== Segment start ==
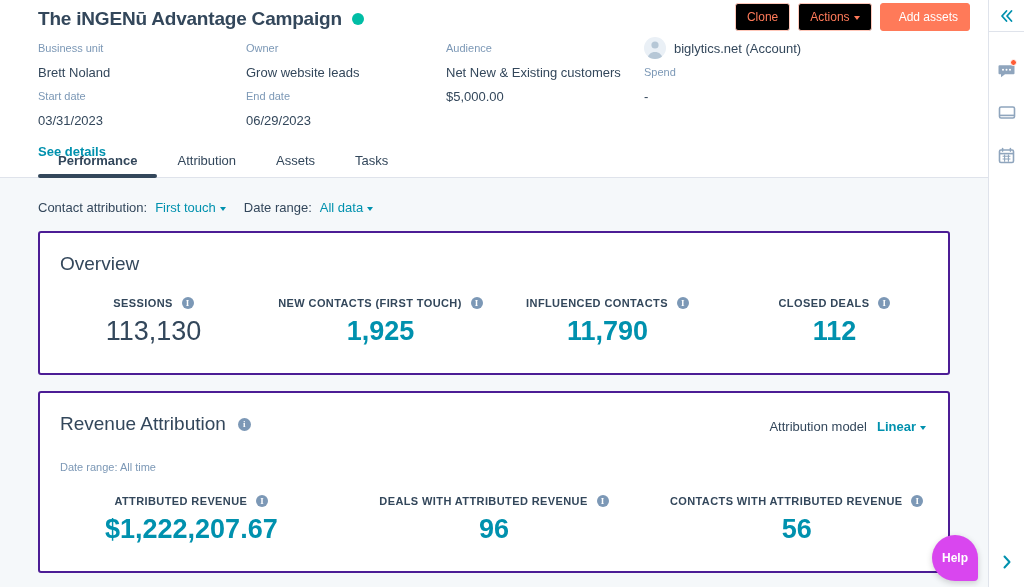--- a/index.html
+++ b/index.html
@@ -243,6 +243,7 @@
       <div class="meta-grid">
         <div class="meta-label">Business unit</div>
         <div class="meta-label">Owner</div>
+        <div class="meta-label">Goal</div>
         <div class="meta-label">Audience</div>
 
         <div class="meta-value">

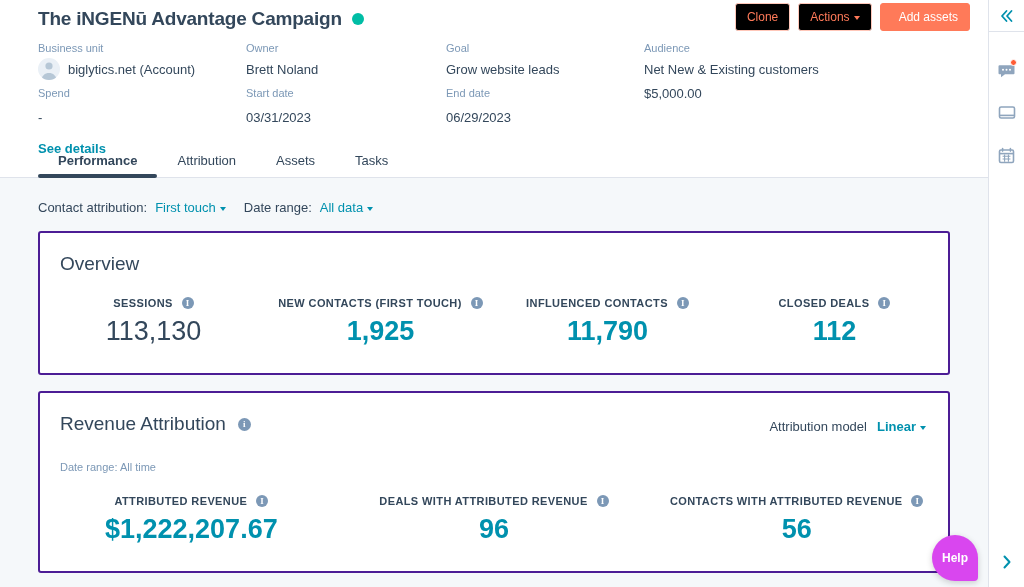--- a/index.html
+++ b/index.html
@@ -259,6 +259,7 @@
         <div class="meta-value">Grow website leads</div>
         <div class="meta-value">Net New &amp; Existing customers</div>
 
+        <div class="meta-label">Budget</div>
         <div class="meta-label">Spend</div>
         <div class="meta-label">Start date</div>
         <div class="meta-label">End date</div>

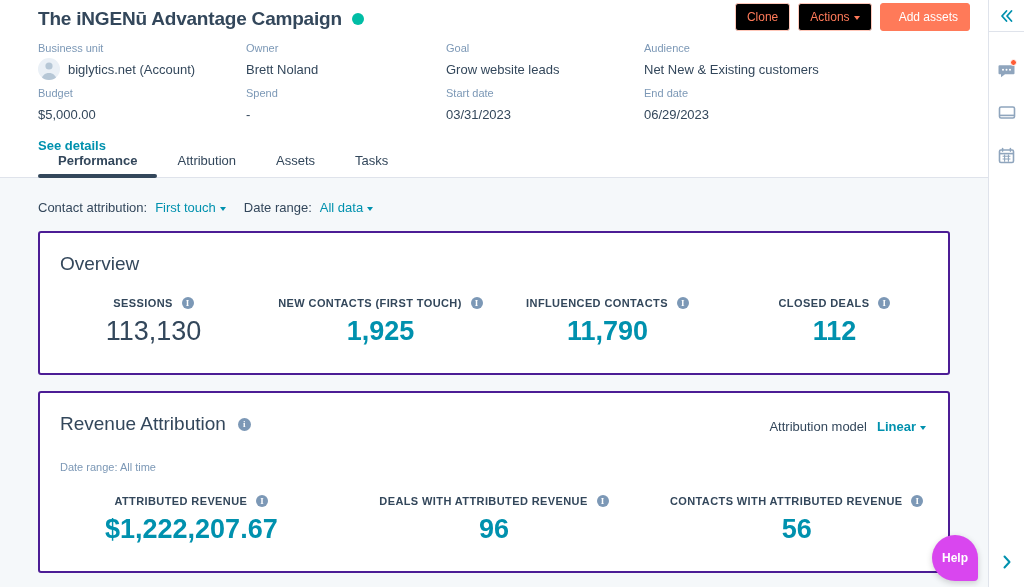--- a/index.html
+++ b/index.html
@@ -210,9 +210,9 @@
 
   
   .help-bubble {
-    position: absolute; right: 46px; bottom: 6px;
+    position: absolute; right: 46px; bottom: 25px;
     width: 46px; height: 46px;
-    background: #d946ef; color: #ffffff;
+    background: #4c1d95; color: #ffffff;
     border-radius: 23px 23px 4px 23px;
     display: flex; align-items: center; justify-content: center;
     font-size: 12px; font-weight: bold;

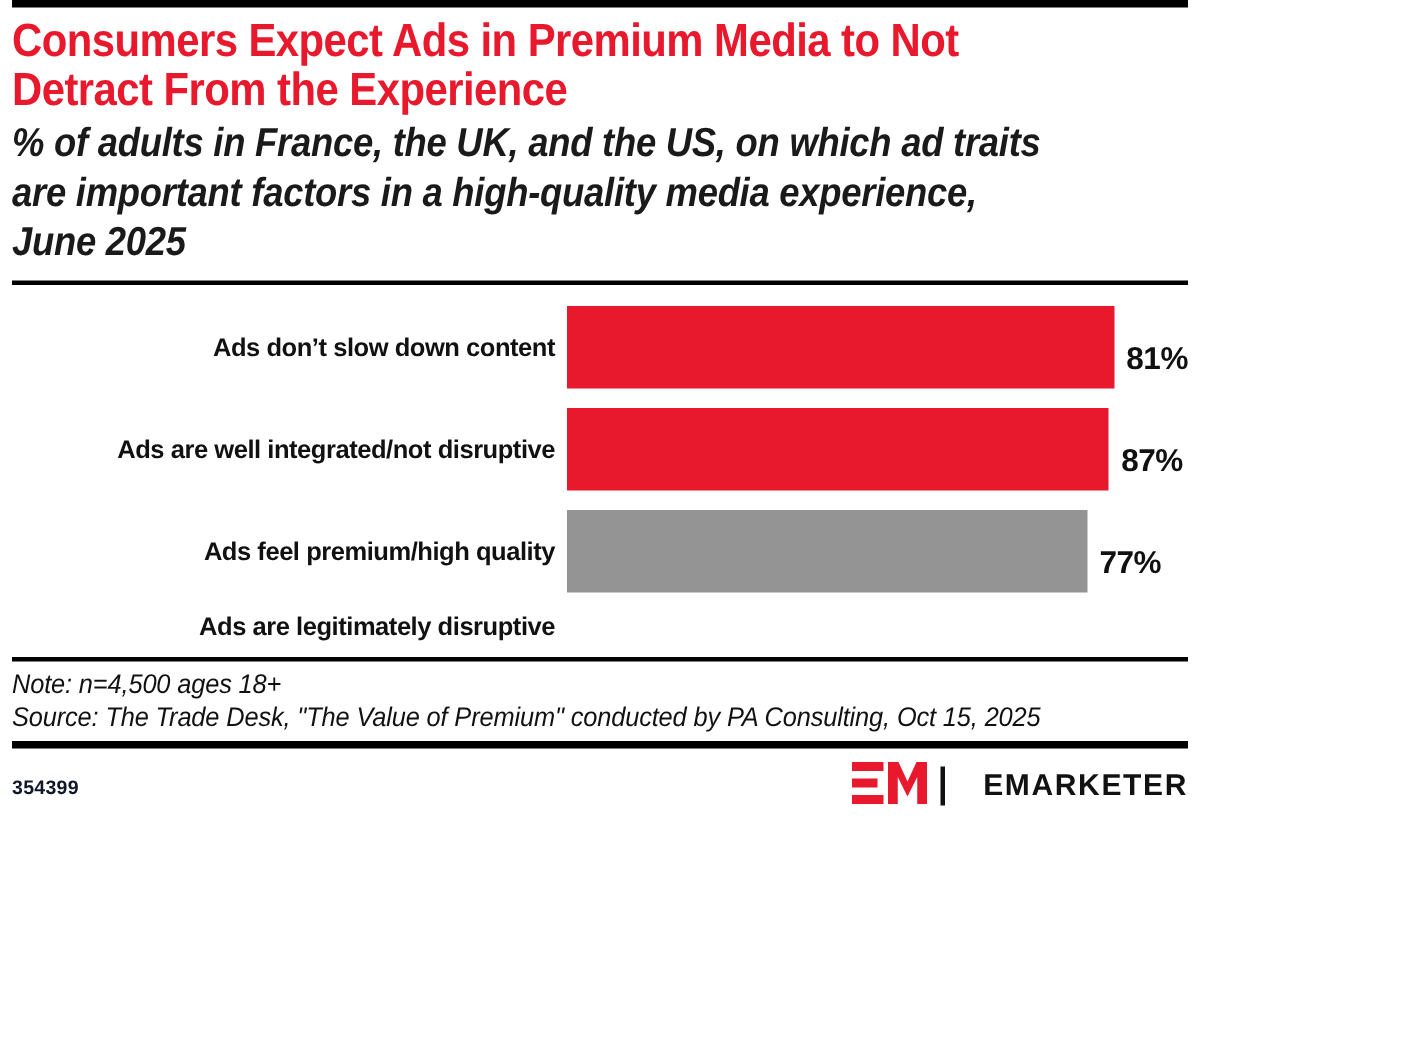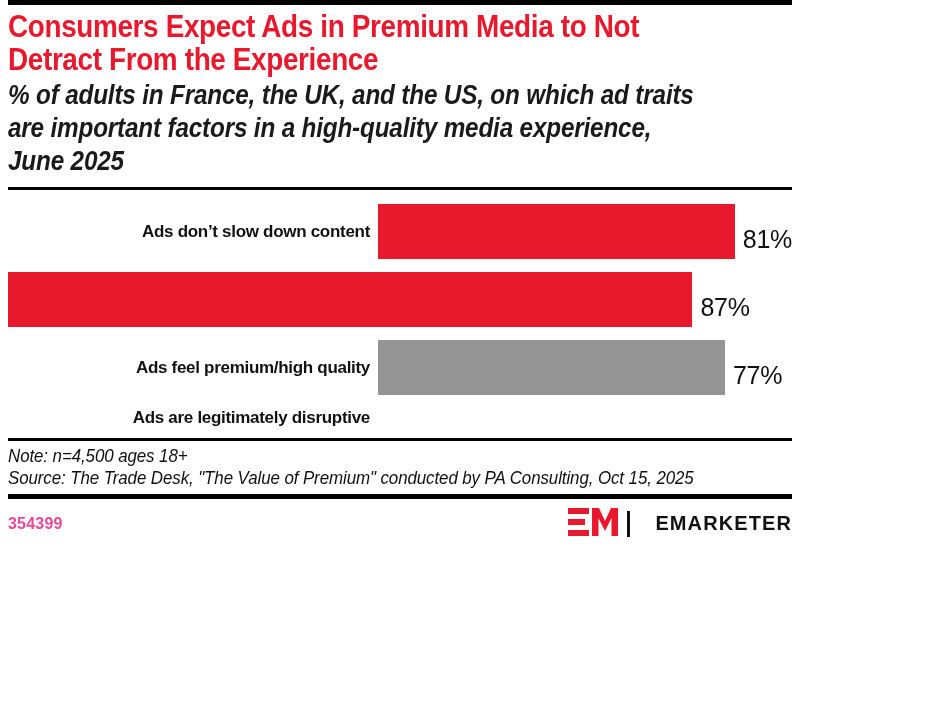--- a/index.html
+++ b/index.html
@@ -107,8 +107,8 @@
   .bar.gray { background: #949494; }
 
   .bar-value {
-    font-weight: normal;
-    font-size: 25px;
+    font-weight: bold;
+    font-size: 21px;
     color: #111111;
     padding-left: 8px;
     white-space: nowrap;

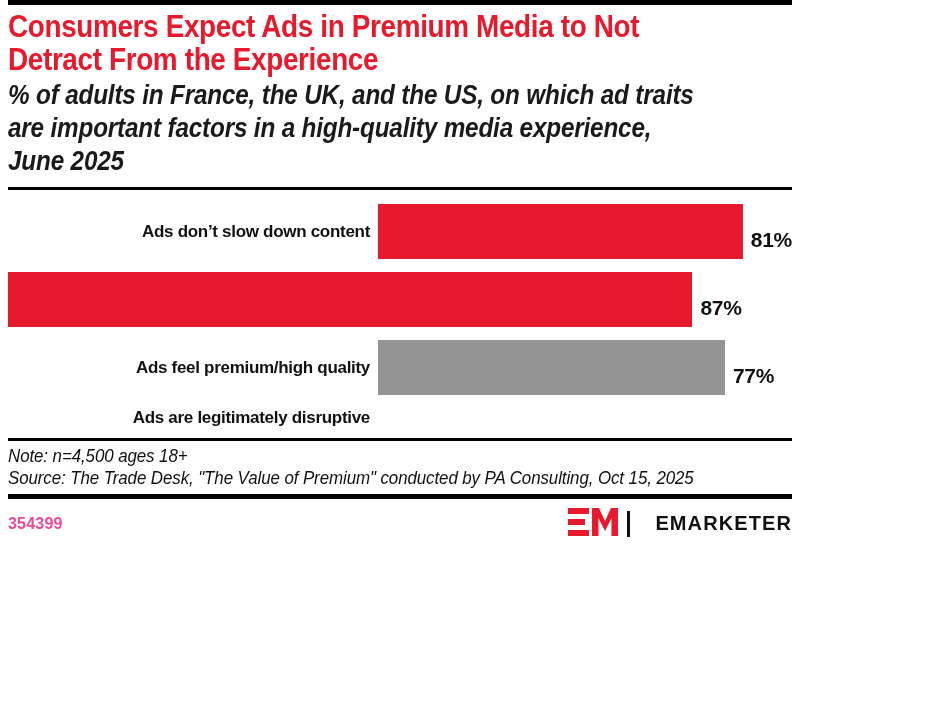--- a/index.html
+++ b/index.html
@@ -188,6 +188,7 @@
     </div>
 
     <div class="bar-row">
+      <div class="cat-label">Ads are well integrated/not disruptive</div>
       <div class="bar-area">
         <div class="bar red" style="width:87.3%"></div>
         <div class="bar-value">87%</div>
== Segment end ==
Print the data above exactly; drop every picture.

--- a/index.html
+++ b/index.html
@@ -243,6 +243,7 @@
       <div class="meta-grid">
         <div class="meta-label">Business unit</div>
         <div class="meta-label">Owner</div>
+        <div class="meta-label">Goal</div>
         <div class="meta-label">Audience</div>
 
         <div class="meta-value">

--- a/index.html
+++ b/index.html
@@ -259,6 +259,7 @@
         <div class="meta-value">Grow website leads</div>
         <div class="meta-value">Net New &amp; Existing customers</div>
 
+        <div class="meta-label">Budget</div>
         <div class="meta-label">Spend</div>
         <div class="meta-label">Start date</div>
         <div class="meta-label">End date</div>

--- a/index.html
+++ b/index.html
@@ -210,9 +210,9 @@
 
   
   .help-bubble {
-    position: absolute; right: 46px; bottom: 6px;
+    position: absolute; right: 46px; bottom: 25px;
     width: 46px; height: 46px;
-    background: #d946ef; color: #ffffff;
+    background: #4c1d95; color: #ffffff;
     border-radius: 23px 23px 4px 23px;
     display: flex; align-items: center; justify-content: center;
     font-size: 12px; font-weight: bold;

--- a/index.html
+++ b/index.html
@@ -107,8 +107,8 @@
   .bar.gray { background: #949494; }
 
   .bar-value {
-    font-weight: normal;
-    font-size: 25px;
+    font-weight: bold;
+    font-size: 21px;
     color: #111111;
     padding-left: 8px;
     white-space: nowrap;

--- a/index.html
+++ b/index.html
@@ -188,6 +188,7 @@
     </div>
 
     <div class="bar-row">
+      <div class="cat-label">Ads are well integrated/not disruptive</div>
       <div class="bar-area">
         <div class="bar red" style="width:87.3%"></div>
         <div class="bar-value">87%</div>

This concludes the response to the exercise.